What this task involves: Your copy of the data should match it exactly, leaving out only the pictures.

Extracted material:
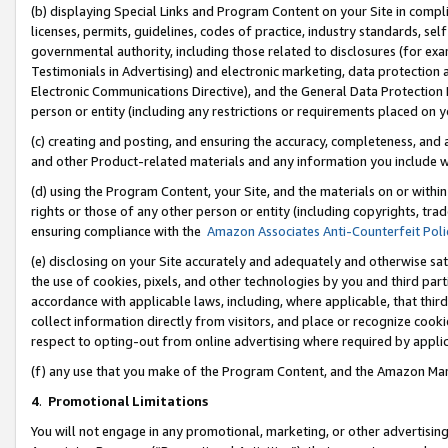
(b) displaying Special Links and Program Content on your Site in compl
licenses, permits, guidelines, codes of practice, industry standards, se
governmental authority, including those related to disclosures (for ex
Testimonials in Advertising) and electronic marketing, data protection 
Electronic Communications Directive), and the General Data Protecti
person or entity (including any restrictions or requirements placed on y
(c) creating and posting, and ensuring the accuracy, completeness, and 
and other Product-related materials and any information you include wi
(d) using the Program Content, your Site, and the materials on or within
rights or those of any other person or entity (including copyrights, trad
ensuring compliance with the
Amazon Associates Anti-Counterfeit Poli
(e) disclosing on your Site accurately and adequately and otherwise sat
the use of cookies, pixels, and other technologies by you and third part
accordance with applicable laws, including, where applicable, that thir
collect information directly from visitors, and place or recognize cooki
respect to opting-out from online advertising where required by appli
(f) any use that you make of the Program Content, and the Amazon Mar
4
.
Promotional Limitations
You will not engage in any promotional, marketing, or other advertising a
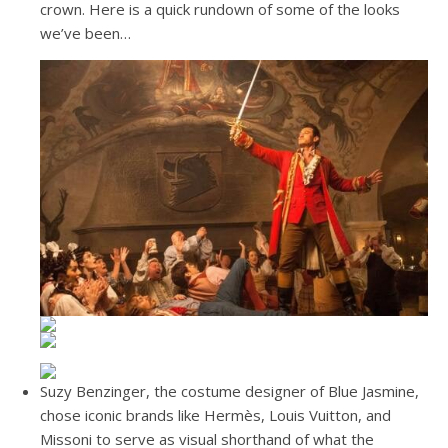
crown. Here is a quick rundown of some of the looks
we’ve been…
Suzy Benzinger, the costume designer of Blue Jasmine,
chose iconic brands like Hermès, Louis Vuitton, and
Missoni to serve as visual shorthand of what the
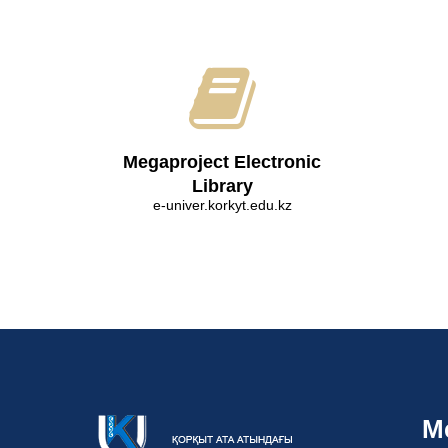
Megaproject Electronic
Library
e-univer.korkyt.edu.kz
M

Solution:
(b) displaying Special Links and Program Content on your Site in compl
licenses, permits, guidelines, codes of practice, industry standards, se
governmental authority, including those related to disclosures (for ex
Testimonials in Advertising) and electronic marketing, data protection 
Electronic Communications Directive), and the General Data Protecti
person or entity (including any restrictions or requirements placed on y
(c) creating and posting, and ensuring the accuracy, completeness, and 
and other Product-related materials and any information you include wi
(d) using the Program Content, your Site, and the materials on or within
rights or those of any other person or entity (including copyrights, trad
ensuring compliance with the
Amazon Associates Anti-Counterfeit Poli
(e) disclosing on your Site accurately and adequately and otherwise sat
the use of cookies, pixels, and other technologies by you and third part
accordance with applicable laws, including, where applicable, that thir
collect information directly from visitors, and place or recognize cooki
respect to opting-out from online advertising where required by appli
(f) any use that you make of the Program Content, and the Amazon Mar
4
.
Promotional Limitations
You will not engage in any promotional, marketing, or other advertising a
crown. Here is a quick rundown of some of the looks
we’ve been…
Suzy Benzinger, the costume designer of Blue Jasmine,
chose iconic brands like Hermès, Louis Vuitton, and
Missoni to serve as visual shorthand of what the
Megaproject Electronic
Library
e-univer.korkyt.edu.kz
M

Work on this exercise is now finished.